** Opening The input block **

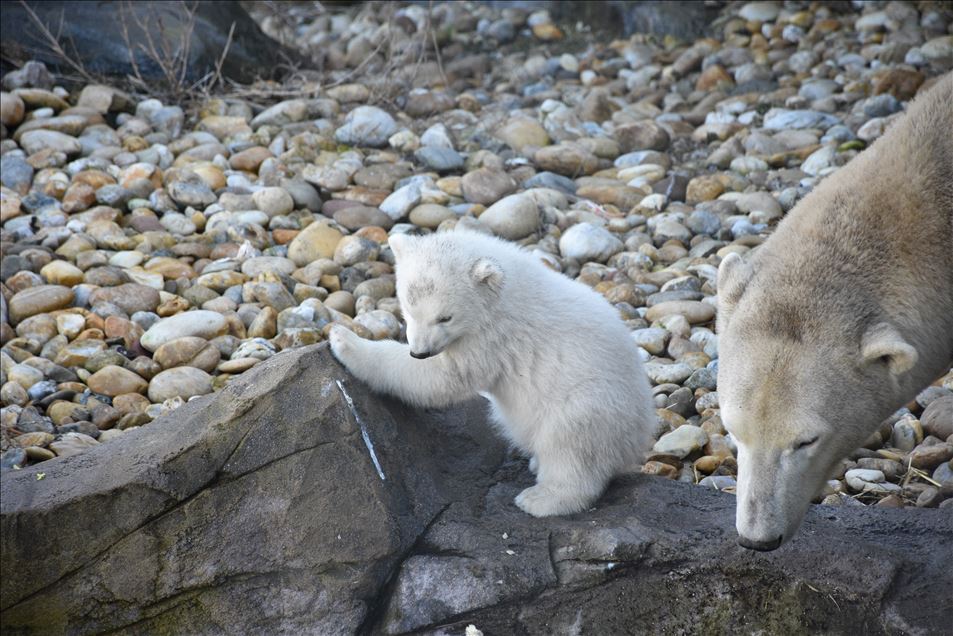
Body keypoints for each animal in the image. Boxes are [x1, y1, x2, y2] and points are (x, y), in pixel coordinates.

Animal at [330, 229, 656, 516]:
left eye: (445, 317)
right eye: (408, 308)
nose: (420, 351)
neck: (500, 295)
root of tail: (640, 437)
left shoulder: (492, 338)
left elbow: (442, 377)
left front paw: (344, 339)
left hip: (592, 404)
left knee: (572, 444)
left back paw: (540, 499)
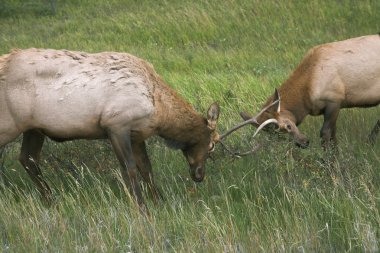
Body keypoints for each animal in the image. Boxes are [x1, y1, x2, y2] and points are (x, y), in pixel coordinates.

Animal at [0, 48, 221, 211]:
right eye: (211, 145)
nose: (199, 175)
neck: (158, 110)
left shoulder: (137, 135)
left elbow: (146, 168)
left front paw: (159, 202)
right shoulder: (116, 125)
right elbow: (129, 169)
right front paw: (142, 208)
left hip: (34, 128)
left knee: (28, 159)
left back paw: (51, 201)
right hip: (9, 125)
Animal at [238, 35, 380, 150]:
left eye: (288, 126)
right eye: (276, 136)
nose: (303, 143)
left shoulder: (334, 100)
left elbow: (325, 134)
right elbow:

** Closing The input block **

• **Exercise objective**
Every line in the records that holds the word "elbow" should be copied into the answer.

• **Answer area**
left elbow: (442, 377)
left elbow: (146, 168)
right elbow: (129, 169)
left elbow: (325, 134)
right elbow:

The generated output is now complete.